Where the word "Figure" appears in a line of the entries below, count that line and give the total alone.

Collected data entries:
##########
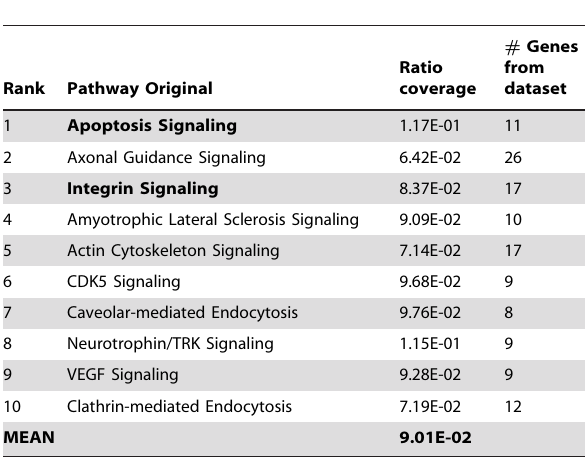
Top 10 of significant pathways identified by Ingenuity Pathway Analysis for the original whole microarray dataset. Pathways in bold were found in the top 10 series of both the original and re-annotated datasets. Ratio Coverage = the number of genes from the data set that map to the pathway divided by the total number of genes that map to the canonical pathway is displayed (Ingenuity H Systems).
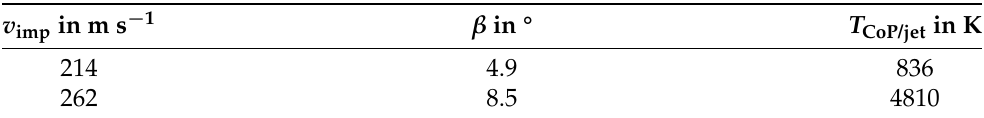
Table 4. The temperature of the CoP and/or jet T CoP/jet at different impact velocities v imp and collision angles β calculated by Equation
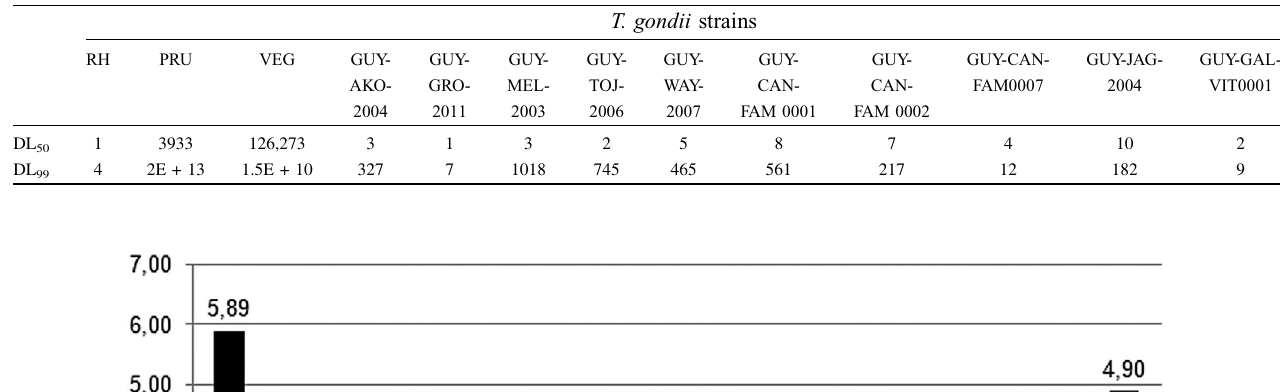
Table 3. Determination of LD 50 and LD 99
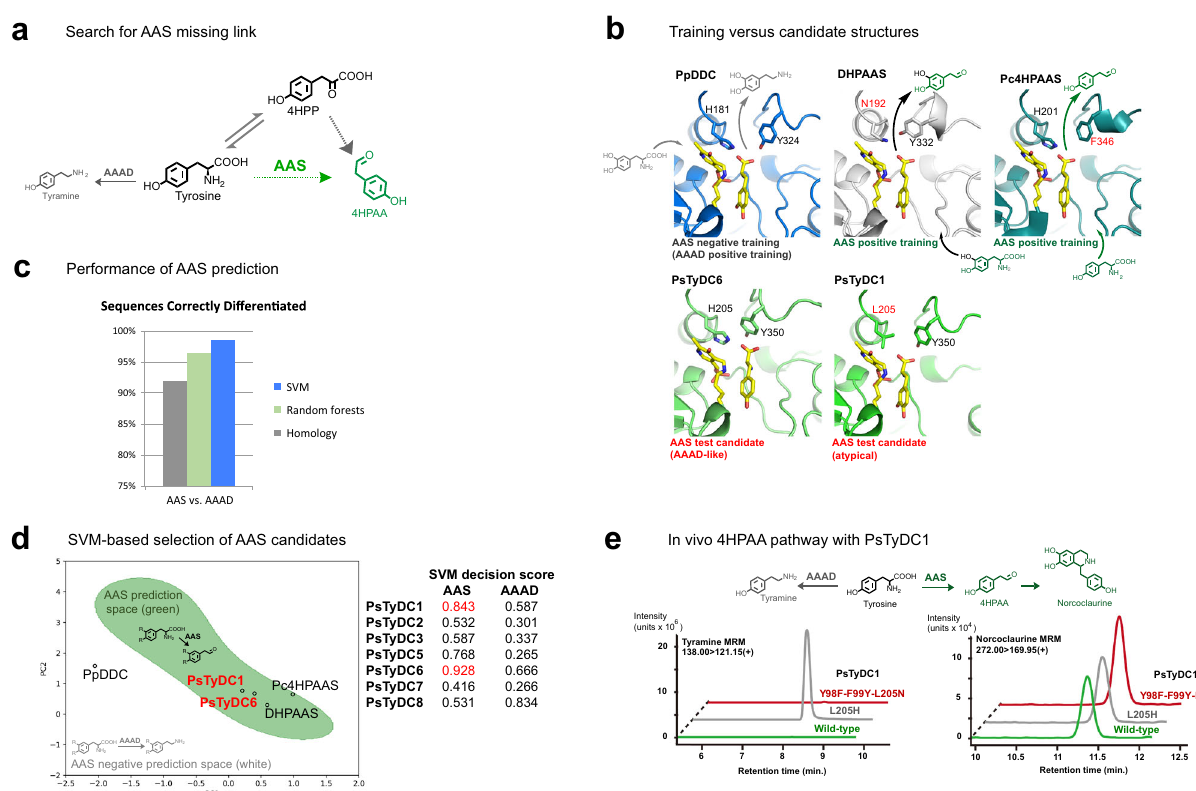
Fig. 2 Prediction of AAS branch pathway enzymes to produce 4HPAA for norcoclaurine production. a The aromatic acetaldehyde synthase (AAS) branch pathway (green) can produce 4HPAA directly from tyrosine, but this missing link is unreported in P. somniferum . b Structure-based curation of typical aromatic amino acid decarboxylase (AAAD), insect-type AAS and plant-type AAS, as represented by the active site con fi gurations of Pseudomonas putida DDC (PpDDC, blue), Bombyx mori DHPAAS (DHPAAS, grey), and Petroselinum crispum 4HPAAS (Pc4HPAAS, deepteal). AAS candidate PsTyDC1 (green) has a unique active site, while AAS candidate PsTyDC6 (green) has an AAAD-like active site and could not be predicted by a homology or structure-based approach alone. c Cross-validation for correct assignment of AAAD and AAS training sequences is performed using SVM models (blue), Random forests models (green), and by comparing sequence homology of each training sequence to a consensus sequence of AAS training sequences and a consensus sequence of AAAD training sequences (grey), as described in the methods section. d For visual representation, a two-dimensional plot of AAS SVM-based prediction is shown, with positive and negative prediction spaces colored green and white, respectively (left side). Principal component analysis (PCA) is used to compress multi- dimensional data into two dimensions (PC1 and PC2) for a visual representation. Corresponding high-dimensional SVM decision scores from Supplementary Table 1 are shown on the right. Decision scores represent the distance from the SVM prediction boundary. PsTyDC1 and PsTyDC6 score highest for AAS prediction and are colored red. e LC-MS detection of products from Thalictrum fl avum norcoclaurine synthase (TfNCS) containing strains T1-01-DE3 (wild-type PsTyDC1 + TfNCS), T1-02-DE3 (PsTyDC1-L205H + TfNCS) and T1-03-DE3 (PsTyDC1-Y98F-F99Y-L205N + TfNCS) (Supplementary Table 2), grown in LB supplemented with 1mM tyrosine and 0.5mM dopamine, at 28°C with 180rpm shaking for 51h. Selective in vivo production of the downstream AAS product norcoclaurine accompanies the expression of wild-type PsTyDC1 (green), as well as the triple variant of PsTyDC1 with an engineered active site based on that of insect DHPAAS (red). Tyramine is the major product of PsTyDC1-L205H (grey), which contains an engineered active site based on typical AAAD. Similar results are replicated in Supplementary Fig. 2 and Supplementary Fig.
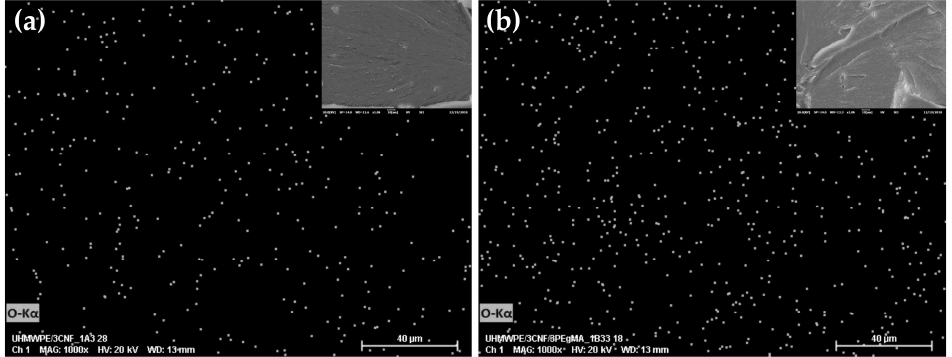
Figure 9. SEM-EDSimagesof( a )uncompatibilizedand( b )MAPE(maleicanhydride-grafted-polyethylene)- Figure 9. SEM-EDS images of ( a ) uncompatibilized and ( b ) MAPE (maleic anhydride-grafted- compatibilized UHMWPE / CNF polyethylene)-compatibilized UHMWPE/CNF bionanocomposites.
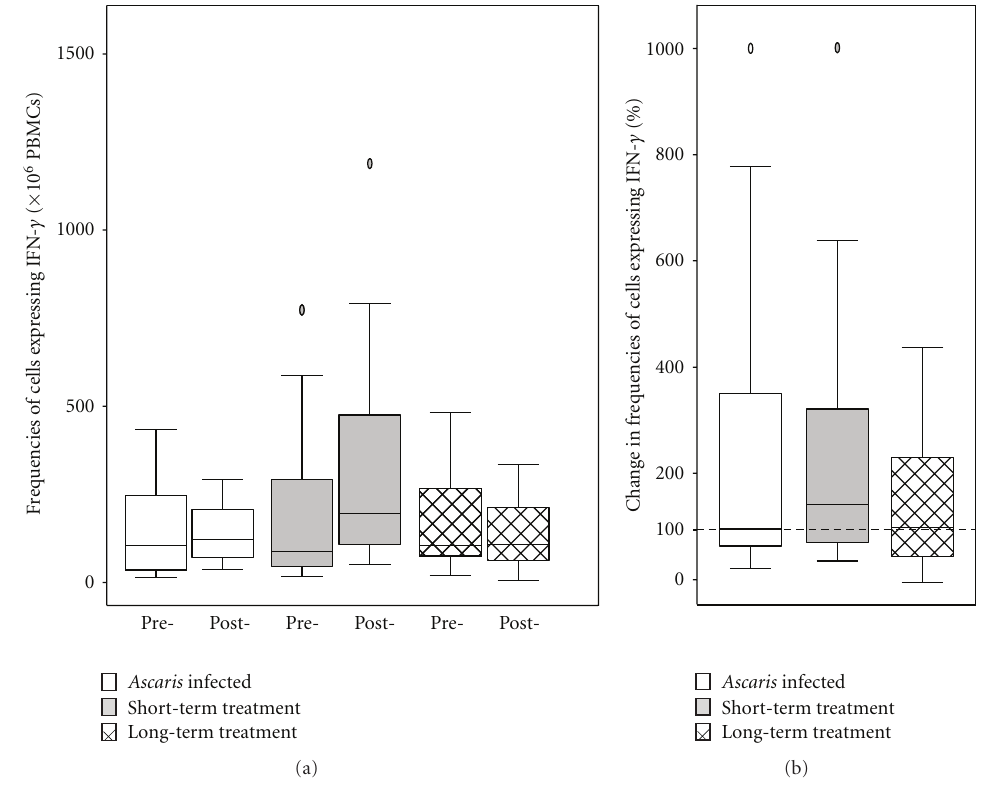
Figure 2: Frequencies of PPD-stimulated PBMCs expressing IFN- γ before and after vaccination with oral BCG Moreau. Frequencies were measured by ELISPOT. Graphs are (a) frequencies of PBMCs before (pre-) and after (post-)vaccination in active infection (clear), short- term anthelmintic treatment (grey), and long-term anthelmintic treatment (hatched) study groups; (b) percent changes in frequencies postvaccination compared to prevaccination. 100% shows no change. Shown are box plots with median (central line), interquartile range (box margins), 95% confidence intervals (bars), and outlying values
##########
▶ **COMPLETED TASK**
2